WYKONAJ ZADANIA:
A) Streść tekst o Weronie w dwóch zdaniach.
B) Wznów pisanie tekstu o Weronie, zaczynając zaraz po jego ostatnim zdaniu.

TEKST DO PRZECZYTANIA:
*****

30/01
2020
2020
Werona. Popularność za sprawą nieszczęśliwej miłości
Werona swoją sławę zawdzięcza Szekspirowi i jego miłosnemu dramatowi z zakończeniem, któremu daleko do happy endu, a który znamy wszyscy. Nie trzeba czytać dzieł Szekspira żeby znać Romea i Julię bo ich historię znają chyba wszyscy. To właśnie dwa zwaśnione rody Capuletti i Montecchi rozsławiły Weronę, która była tłem tej miłosnej historii.
Zakładać się nie będę bo hazardzistka ze mnie żadna ale jestem przekonana, że gdyby nie Romeo i Julia Werona nie byłaby tak znana ani tak bardzo oblegana przez turystów. Bo jeśli chodzi o atrakcyjność to miastem jest raczej średnim i na tle innych włoskich miast, które miałam szczęście odwiedzić wypada raczej słabo.
Myślę, że tak jak większość przyjezdnych także i my pierwsze kroki skierowaliśmy pod balkon. Ten od Julii. Najpierw jednak było śniadanie i w moim przypadku Aperol Spritz zamiast włoskiej kawy. Podczas pierwszego pobytu we Włoszech pizza na śniadanie wydawała mi się awangardą. Jak zatem można określić koktail alkoholowy jako część śniadania? Lepiej skończę te wspominki bo na swoim koncie mam jeszcze szklankę zimnego Martini do śniadania w Porto. A ja generalnie rzadko piję alkohol.
Na dziedzińcu pod balkonem ścisk i tłok a chętnych do dotknięcia piersi Julii ( co podobno przynosi szczęście w miłości ) sporo.

*****

Teksty źródłowe sformatowanych dokumentów:
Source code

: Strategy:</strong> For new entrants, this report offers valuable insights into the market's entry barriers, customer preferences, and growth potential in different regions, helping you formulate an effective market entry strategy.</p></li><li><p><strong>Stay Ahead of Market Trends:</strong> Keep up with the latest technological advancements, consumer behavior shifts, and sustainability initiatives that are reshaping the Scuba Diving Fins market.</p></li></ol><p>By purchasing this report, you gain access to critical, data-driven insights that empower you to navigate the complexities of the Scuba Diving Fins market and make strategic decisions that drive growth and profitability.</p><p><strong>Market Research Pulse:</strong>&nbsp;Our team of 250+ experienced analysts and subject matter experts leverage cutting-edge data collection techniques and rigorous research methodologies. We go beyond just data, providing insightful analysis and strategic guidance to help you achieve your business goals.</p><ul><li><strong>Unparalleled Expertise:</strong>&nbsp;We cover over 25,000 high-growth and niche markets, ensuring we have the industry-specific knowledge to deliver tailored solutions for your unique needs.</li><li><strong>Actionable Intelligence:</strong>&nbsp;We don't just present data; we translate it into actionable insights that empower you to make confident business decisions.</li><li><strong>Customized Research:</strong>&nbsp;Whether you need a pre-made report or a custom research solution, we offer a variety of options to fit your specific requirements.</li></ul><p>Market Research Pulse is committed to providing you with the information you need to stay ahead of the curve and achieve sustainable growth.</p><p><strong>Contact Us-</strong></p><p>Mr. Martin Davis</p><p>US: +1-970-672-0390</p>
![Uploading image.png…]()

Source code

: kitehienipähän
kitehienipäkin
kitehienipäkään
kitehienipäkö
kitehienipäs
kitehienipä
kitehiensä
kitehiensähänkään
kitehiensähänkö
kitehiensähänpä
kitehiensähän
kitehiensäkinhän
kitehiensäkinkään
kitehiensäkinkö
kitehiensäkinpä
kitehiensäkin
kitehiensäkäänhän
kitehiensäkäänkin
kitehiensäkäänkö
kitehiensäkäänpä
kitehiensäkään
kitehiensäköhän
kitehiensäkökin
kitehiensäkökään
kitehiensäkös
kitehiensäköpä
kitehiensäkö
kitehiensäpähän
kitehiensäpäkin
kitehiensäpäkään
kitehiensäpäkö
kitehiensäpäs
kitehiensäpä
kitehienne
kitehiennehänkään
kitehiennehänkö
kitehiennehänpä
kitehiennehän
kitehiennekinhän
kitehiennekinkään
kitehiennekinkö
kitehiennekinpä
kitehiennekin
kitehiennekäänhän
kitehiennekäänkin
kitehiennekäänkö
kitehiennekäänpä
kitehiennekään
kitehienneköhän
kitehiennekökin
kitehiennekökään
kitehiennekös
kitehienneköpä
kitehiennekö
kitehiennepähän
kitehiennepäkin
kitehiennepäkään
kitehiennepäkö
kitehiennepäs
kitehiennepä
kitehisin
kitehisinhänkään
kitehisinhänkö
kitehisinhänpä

*****

ODPOWIEDZI DO ZADAŃ:
A) Werona zawdzięcza sławę Szekspirowi i historii Romea i Julii, bez której nie byłaby tak znana ani tak oblegana przez turystów, choć na tle innych włoskich miast wypada raczej słabo. Po śniadaniu z Aperolem Spritz zamiast kawy pierwsze kroki skierowano pod balkon Julii, gdzie na dziedzińcu był tłok, a wielu chciało dotknąć piersi Julii, co podobno przynosi szczęście w miłości.

B)
To nie jest tak, że Werona jest brzydka. Poprostu brakuje jej "tego czegoś" co przyciąga uwagę i wyróżnia ją spośród innych włoskich miast. A sam balkon to za mało. Mimo wszystko podczas spaceru udało nam się dojść do kilku ładnych i ciekawych miejsc oraz urokliwych uliczek. Jednym z nich jest Palazzo della Ragione.
Najstarszym zabytkiem z czasów rzymskich jest rzymski amfiteatr będący np. siedzibą odbywającego się latem Festiwalu Szekspirowskiego oraz oper i sztuk teatralnych. Piazza Bra, na której się znajduje to jeden z obowiązkowych punktów zwiedzania miasta.
Jednym z miejsc w Weronie, które najbardziej mnie zachwyciło jest Piazza dei Signori, nazywana również Placem Dantego za sprawą stojącego tu pomnika tego włoskiego poety i filozofa. Plac otoczony jest ślicznymi pastelowymi kamienicami, arkadami i licznymi kawiarenkami we włoskim stylu.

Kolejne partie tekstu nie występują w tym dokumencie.